最後に、202年に施設内にできたStone Age Caféで交流会を行いました。ここでは、「伊良(いよし)コーラ」とコラボレーションして「甘橘山」で収穫した日向夏を使用したクラフトコーラ魔法のシロップを使ったドリンクを提供していただきました。

参加された皆様からは、次のような感想をいただきました。

杉本先⽣の貴重なお話を聞かせて頂くと共に、極めて⾮⽇常的な不思議な空間である江之浦を隅から隅まで堪能させて頂くことが出来ました。

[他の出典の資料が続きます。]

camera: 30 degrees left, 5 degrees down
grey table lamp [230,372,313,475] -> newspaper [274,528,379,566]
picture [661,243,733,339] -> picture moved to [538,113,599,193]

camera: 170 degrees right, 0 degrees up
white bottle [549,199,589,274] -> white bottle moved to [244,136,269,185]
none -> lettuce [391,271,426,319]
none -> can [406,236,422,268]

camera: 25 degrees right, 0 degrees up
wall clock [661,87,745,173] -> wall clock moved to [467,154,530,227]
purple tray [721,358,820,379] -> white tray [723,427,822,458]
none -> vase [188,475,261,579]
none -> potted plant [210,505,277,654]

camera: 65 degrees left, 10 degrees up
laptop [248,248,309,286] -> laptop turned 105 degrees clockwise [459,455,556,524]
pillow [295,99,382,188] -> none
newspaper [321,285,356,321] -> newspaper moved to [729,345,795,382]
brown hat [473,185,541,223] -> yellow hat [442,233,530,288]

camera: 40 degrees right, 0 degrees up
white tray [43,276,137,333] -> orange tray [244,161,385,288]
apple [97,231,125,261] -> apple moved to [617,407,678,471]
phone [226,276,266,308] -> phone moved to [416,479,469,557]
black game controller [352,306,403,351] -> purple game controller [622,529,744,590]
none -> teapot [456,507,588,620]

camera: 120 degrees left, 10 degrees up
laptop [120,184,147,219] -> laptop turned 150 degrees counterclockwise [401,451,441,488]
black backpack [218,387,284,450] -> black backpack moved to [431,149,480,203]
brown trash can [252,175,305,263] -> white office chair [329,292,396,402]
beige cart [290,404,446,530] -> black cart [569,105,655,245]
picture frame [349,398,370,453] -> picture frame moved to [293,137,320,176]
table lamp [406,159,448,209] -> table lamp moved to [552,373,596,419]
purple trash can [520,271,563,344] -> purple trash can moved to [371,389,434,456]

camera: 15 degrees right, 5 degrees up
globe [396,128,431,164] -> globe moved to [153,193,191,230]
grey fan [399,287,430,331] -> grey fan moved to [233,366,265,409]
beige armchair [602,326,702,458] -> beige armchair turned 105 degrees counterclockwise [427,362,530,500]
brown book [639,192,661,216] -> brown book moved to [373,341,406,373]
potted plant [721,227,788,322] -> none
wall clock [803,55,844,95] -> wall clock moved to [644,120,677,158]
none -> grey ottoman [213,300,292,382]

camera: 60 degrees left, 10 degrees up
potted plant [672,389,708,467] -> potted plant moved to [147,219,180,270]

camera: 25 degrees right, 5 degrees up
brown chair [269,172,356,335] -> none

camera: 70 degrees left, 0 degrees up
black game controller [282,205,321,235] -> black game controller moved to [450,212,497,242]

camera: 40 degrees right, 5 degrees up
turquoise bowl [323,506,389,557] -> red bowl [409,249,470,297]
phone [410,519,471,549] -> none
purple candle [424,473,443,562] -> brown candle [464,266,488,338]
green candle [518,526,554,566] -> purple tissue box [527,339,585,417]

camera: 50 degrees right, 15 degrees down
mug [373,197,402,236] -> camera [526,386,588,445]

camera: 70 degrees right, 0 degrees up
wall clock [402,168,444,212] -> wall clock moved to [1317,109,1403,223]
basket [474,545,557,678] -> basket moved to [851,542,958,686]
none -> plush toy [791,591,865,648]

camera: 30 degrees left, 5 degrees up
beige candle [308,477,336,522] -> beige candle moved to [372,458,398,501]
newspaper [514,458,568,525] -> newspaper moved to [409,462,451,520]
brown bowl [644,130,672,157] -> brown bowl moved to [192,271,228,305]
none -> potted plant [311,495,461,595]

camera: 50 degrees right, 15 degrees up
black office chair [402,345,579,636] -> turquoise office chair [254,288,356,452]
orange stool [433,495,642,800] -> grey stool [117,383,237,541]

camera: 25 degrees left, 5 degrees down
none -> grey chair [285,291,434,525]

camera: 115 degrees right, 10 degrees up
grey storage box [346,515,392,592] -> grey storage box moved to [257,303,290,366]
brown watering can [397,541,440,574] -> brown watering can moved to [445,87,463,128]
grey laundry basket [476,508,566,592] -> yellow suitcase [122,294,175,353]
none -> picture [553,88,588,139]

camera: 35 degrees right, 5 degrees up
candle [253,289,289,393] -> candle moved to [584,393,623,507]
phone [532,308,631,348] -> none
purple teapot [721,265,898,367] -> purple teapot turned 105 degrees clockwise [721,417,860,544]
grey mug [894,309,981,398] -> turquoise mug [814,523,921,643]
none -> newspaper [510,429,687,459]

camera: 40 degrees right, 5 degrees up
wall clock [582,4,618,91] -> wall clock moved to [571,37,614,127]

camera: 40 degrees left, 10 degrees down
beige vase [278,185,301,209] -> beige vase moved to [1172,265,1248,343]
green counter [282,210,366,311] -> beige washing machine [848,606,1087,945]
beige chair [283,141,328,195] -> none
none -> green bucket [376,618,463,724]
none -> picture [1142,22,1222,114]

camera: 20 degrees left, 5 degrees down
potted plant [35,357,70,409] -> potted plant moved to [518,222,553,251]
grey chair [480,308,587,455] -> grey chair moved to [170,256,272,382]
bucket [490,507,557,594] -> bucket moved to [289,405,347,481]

杉本さんの江之浦測候所を作っていく経緯をみても、縁が強烈な役割を果たしている、そしてその縁を引き寄せている気がする。⽯が集まってくる、キーマンとなる⼈との奇遇の出会いなど、引き寄せる⼒がすごい。

私個⼈としても⼈⽣観が広がるようなお話を聞かせていただき、今後の⼈⽣において⼤きな転機になりそうだと感じてワクワクしています。⾃分の⼼の中の「なぜだろう」を⼤切に、対話しながら、世の中に残していく、そんな⼈⽣を送りたいと思います。

アートとは、社会の当たり前に流されず、勇気をもって信念を貫き通すことから⽣まれるものだと感じました。

素晴らしいレクチャーをしていただいた杉本博司さん、施設を案内していただいた稲益智恵⼦さん、準備をしていただいた⼩⽥原⽂化財団の皆さん、そしてご参加いただいたエグゼクティブの皆さんに感謝いたします。ありがとうございました。